> _THE RECORDS_
# # # #

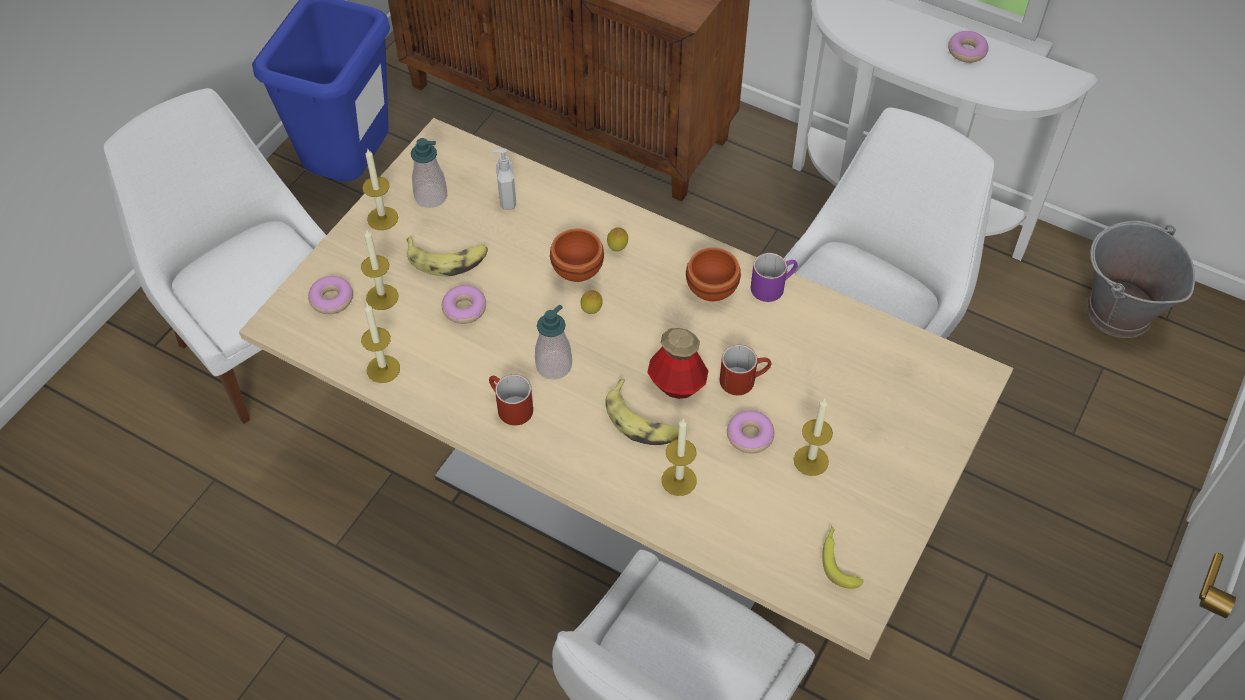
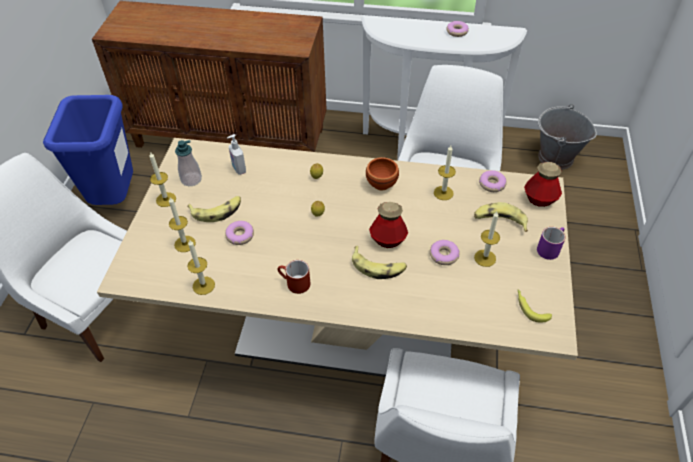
camera: 20 degrees left, 5 degrees down
(331, 299) = (152, 254): donut -> donut (492, 184)
(554, 365) = (310, 251): soap dispenser -> none
(579, 271) = (300, 195): brown bowl -> none
(679, 480) = (416, 293): candle -> candle (443, 193)
(743, 379) = (424, 226): red mug -> none
(772, 285) = (414, 172): purple mug -> purple mug (549, 248)
(866, 408) = (499, 221): none -> banana
(951, 393) = (539, 199): none -> bottle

# # # #

> _WHAT YOU SHOULD DO_
Only the lines from the one containing "(579, 271) = (300, 195): brown bowl -> none" through the final line of the data belong in the answer, repeated exactly.

> _YOUR SOLUTION_
(579, 271) = (300, 195): brown bowl -> none
(679, 480) = (416, 293): candle -> candle (443, 193)
(743, 379) = (424, 226): red mug -> none
(772, 285) = (414, 172): purple mug -> purple mug (549, 248)
(866, 408) = (499, 221): none -> banana
(951, 393) = (539, 199): none -> bottle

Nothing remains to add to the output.